Chiaki wanted to communicate these feelings to him. How nice it would be if she could tell him everything, even all the bad stuff. She could see herself tugging on his sleeve, going:
Listen, listen, I know you probably don’t like to hear about things like this? But I really really hate my father. I do. Everybody thinks he’s a good man, a nice, respectable gentleman, and he was head accountant for the biggest company in our home town and didn’t even have any interests or hobbies outside of work except for spending like an hour every day feeding the goldfish, but from about the time I started elementary school, whenever my mother was away or after she’d gone to sleep, he’d do nasty things to me. He really did. That’s why I’ve always just wished he would hurry up and die, and he’s told me to drop dead too, lots of times. I really and truly wish he would die, but when I was in middle school my tonsils kept getting inflamed and finally I got a really bad fever and they decided to take them out? And we lived in this small town outside Nagoya that didn’t even have a real hospital, so our local doctor was going to perform the operation, and at the dinner table my mother was worrying about that, saying she wondered if the doctor really knew what he was doing, and my father said, ‘If anything happens to Chiaki I’ll kill that son of a bitch,’ and then he burst into tears. I mean, I was amazed. At the time our family was a shambles because I’d finally told my mother what he was doing to me, and after that he turned into this really mean and angry person who was always yelling, but him saying that about the doctor and crying, that’s the thing I remember most. You don’t see a grown man cry very often, right? I changed
my
personality too, right after I entered junior college, except I did it on purpose, and after that boys started liking me more, and I have three boyfriends right now, sort of, but don’t be jealous, OK? You don’t have anything to be jealous about.
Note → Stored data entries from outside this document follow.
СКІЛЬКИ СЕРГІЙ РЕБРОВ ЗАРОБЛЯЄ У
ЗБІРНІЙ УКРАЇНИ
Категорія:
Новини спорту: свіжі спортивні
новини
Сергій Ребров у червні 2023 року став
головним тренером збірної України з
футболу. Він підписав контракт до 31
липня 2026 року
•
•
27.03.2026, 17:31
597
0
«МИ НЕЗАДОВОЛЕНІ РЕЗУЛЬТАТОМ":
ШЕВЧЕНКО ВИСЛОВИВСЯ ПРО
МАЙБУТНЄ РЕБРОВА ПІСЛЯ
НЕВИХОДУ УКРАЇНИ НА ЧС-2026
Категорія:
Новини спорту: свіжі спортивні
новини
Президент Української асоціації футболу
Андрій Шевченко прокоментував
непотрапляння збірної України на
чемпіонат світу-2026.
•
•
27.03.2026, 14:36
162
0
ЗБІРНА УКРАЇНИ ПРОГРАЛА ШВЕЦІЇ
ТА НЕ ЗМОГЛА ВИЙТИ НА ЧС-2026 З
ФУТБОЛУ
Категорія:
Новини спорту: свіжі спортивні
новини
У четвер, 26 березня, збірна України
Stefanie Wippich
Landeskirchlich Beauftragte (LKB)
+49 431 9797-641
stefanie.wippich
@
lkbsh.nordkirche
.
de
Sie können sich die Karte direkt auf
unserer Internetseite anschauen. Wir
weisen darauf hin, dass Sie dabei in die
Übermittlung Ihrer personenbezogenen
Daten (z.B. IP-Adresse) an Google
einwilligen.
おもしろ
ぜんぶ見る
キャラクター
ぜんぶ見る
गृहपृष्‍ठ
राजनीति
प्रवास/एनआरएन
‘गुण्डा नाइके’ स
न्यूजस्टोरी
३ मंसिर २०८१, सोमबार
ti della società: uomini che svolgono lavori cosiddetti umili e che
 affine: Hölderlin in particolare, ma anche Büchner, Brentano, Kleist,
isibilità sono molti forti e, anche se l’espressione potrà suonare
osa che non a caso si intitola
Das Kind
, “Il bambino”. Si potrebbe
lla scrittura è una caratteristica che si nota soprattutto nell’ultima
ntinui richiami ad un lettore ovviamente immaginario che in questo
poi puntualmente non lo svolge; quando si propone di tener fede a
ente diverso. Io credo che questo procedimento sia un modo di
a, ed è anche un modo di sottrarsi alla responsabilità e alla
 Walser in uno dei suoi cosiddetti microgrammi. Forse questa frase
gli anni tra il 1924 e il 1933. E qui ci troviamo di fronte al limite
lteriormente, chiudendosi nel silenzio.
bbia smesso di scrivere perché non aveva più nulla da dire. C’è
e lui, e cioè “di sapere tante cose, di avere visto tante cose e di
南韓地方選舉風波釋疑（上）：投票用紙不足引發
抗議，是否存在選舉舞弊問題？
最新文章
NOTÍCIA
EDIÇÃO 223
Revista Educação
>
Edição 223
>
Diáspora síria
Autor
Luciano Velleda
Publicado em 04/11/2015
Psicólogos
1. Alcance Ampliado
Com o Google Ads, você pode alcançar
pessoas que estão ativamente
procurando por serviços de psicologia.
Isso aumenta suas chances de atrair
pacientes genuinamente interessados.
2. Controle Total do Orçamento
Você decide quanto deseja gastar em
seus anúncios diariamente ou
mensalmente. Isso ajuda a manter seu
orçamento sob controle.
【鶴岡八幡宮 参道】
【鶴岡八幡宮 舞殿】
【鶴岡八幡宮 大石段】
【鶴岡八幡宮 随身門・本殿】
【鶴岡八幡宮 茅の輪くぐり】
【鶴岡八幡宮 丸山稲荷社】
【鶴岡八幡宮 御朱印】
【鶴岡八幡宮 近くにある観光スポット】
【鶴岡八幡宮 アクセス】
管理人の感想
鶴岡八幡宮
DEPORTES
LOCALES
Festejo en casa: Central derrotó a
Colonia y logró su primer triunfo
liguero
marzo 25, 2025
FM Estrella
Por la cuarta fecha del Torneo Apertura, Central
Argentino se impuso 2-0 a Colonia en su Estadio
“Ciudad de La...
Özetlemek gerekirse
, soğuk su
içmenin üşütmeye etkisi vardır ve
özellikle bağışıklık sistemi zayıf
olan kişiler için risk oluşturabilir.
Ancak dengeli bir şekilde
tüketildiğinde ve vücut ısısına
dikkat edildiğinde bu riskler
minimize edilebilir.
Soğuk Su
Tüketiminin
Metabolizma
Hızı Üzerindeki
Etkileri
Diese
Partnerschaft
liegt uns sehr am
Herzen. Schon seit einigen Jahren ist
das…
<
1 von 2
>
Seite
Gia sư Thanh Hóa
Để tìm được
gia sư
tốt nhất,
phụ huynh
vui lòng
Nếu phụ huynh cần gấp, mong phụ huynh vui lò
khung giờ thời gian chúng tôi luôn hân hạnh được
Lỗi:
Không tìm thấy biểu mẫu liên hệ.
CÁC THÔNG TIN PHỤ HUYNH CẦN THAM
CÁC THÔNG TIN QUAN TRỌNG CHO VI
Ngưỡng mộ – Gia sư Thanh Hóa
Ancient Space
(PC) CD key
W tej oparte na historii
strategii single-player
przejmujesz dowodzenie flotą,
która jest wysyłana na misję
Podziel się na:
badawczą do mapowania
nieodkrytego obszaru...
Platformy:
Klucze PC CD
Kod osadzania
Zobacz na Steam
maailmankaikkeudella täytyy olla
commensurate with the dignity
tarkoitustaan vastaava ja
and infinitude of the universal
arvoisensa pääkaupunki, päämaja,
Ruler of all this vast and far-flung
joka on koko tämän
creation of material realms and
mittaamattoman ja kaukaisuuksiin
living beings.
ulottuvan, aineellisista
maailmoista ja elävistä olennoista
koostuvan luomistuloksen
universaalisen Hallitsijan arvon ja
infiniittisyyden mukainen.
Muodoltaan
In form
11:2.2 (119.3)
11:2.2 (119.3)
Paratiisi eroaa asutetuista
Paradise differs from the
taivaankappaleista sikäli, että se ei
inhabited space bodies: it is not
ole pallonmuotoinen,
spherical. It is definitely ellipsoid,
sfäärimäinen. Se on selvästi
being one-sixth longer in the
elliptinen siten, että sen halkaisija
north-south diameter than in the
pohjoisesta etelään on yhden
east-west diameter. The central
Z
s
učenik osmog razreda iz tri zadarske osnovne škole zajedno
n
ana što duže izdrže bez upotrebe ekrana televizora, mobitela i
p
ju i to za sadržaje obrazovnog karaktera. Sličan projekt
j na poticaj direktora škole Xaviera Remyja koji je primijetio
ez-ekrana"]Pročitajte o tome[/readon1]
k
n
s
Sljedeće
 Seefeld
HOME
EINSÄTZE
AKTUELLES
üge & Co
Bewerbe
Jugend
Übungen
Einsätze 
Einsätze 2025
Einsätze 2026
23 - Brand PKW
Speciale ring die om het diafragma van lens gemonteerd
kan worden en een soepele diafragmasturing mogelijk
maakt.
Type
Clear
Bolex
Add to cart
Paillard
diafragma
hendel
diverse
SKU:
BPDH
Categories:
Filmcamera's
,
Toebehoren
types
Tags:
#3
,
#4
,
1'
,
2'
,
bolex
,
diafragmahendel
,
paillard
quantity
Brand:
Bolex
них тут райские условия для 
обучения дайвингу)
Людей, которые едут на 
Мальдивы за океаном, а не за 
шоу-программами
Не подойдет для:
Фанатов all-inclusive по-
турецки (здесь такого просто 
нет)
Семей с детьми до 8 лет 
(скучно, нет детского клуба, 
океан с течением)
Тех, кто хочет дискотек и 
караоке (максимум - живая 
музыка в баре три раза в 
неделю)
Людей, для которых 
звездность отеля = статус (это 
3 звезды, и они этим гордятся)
They’re all losers, really. One’s named Kazuki; he’s a college student, but in high school he crashed his motorcycle, and his shoulder and knee are messed up, and he’s always saying he wants to die. I like to watch boys when they’re sleeping really soundly? So about six months ago I crushed up three Halcion tablets and mixed them in Kazuki’s Campari and orange, and ever since then he won’t eat or drink anything I give him. They’re all like that. Yoshiaki’s this guy who when I tried to stab myself in the leg he got all hysterical, and then when I pricked him just a little with the knife he ran away. He’s twenty-eight now but he’s still just a clerk in a video store. Atsushi is young, the same age as me, and he just became a hairdresser, and he’s half-white but near-sighted and doesn’t have any parents. He’s an orphan. He’s always going on and on about his childhood, and when he gets drunk he might tell me he’s going to kill me or he might start bawling like a baby, and sometimes he calls me Mommy. Atsushi’s the one who taught me about piercings. He’s got five rings in his ear, eighteen gauge to ten gauge, but when I told him to get one in his nipple to match mine, and to get a
Sailor Moon
tattoo - because I like
Sailor Moon?
- or if not that, a skull, he stopped calling me. I was eighteen when I changed my personality, and in the three years since then I’ve had about twenty boyfriends, but they were all more or less like that. So you can understand how happy I am to finally meet someone like you!